それをちょっとだけでも見たというのは、それだけでも自慢話になるところだが、実は日本刀はたとえ美術館で30分眺めても、どうも見た気分になれないものなのである。何度も見るか、それとも何かの縁で手にとってみる以外には、その神髄は伝わらない。
 困ったものである。いったい日本刀のことをどうしたら伝えていけるのか。刀剣展に足を運んでもらうだけでも多少はわかるだろうが、この刀剣展というものが書道展・盆石展などと同様、なんとも殺風景なものなのだ。頭が痛い。

 もうひとつ、言っておかなくてはならないことがある。日本刀の書物にはなかなかいいものがないということだ。

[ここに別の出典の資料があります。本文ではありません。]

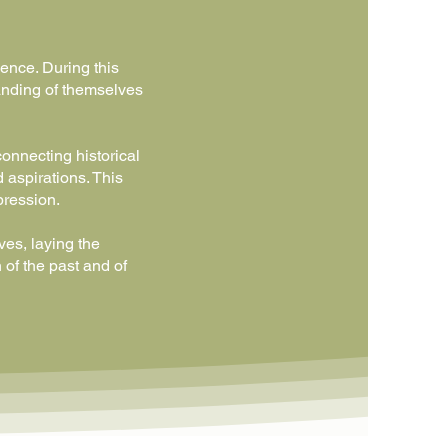
ence. During this
anding of themselves
connecting historical
 aspirations. This
pression.
ves, laying the
 of the past and of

 最初に書いたように、まず写真が難しい。できればすべてがカラー写真になるべきなのだが、古典的名刀を撮り直すという機会がないのか、めったにそういう写真にはお目にかかれない。
 細長いものだから、レイアウトも難しい。加えて説明・解説が一様で、どうも心に食い込んでこない。最近、『桜と日本人』で話題を撒いた小川和佑が『刀と日本人』(光芒社)を書き、これがめずらしくおもしろかったが(後鳥羽院から起こして頼山陽をへて三島由紀夫に及ぶという展開のなかにうまく日本刀の魅力をちりばめていた)、こういう本はなかなか、ない。

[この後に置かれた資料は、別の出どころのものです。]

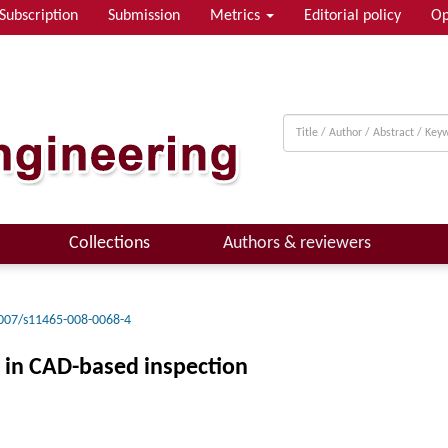
Subscription
Submission
Metrics
Editorial policy
Op
Collections
Authors & reviewers
007/s11465-008-0068-4
s in CAD-based inspection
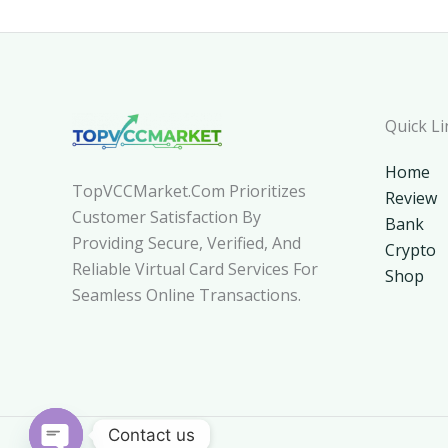
Quick Li
Home
TopVCCMarket.com Prioritizes
Review
Customer Satisfaction By
Bank
Providing Secure, Verified, And
Crypto
Reliable Virtual Card Services For
Shop
Seamless Online Transactions.
Contact us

 しかし『刀と日本人』も名刀を紹介しているわけではなく、茶碗や水墨画を鑑賞するように日本刀を学ぶには、やはり図鑑などの普及が待たれるのである。けれどもその図鑑が難しいので、いろいろ考えると、おそらくはビデオにするのが一番だとおもう。あるいはテレビ・シリーズだ。まだ日本刀を本格的に扱った番組もビデオもないのではないかとおもう。これならカメラワークを工夫すれば、日本刀が驚くほど鬼気迫るものとなるだろう。
 ちなみに佐藤寒山には『日本名刀図鑑』の名著もあって、たっぷり鑑賞したいならこのほうがいい。本書も『日本名刀一〇〇選』として1971年に刊行されていたもののリニューアル版である。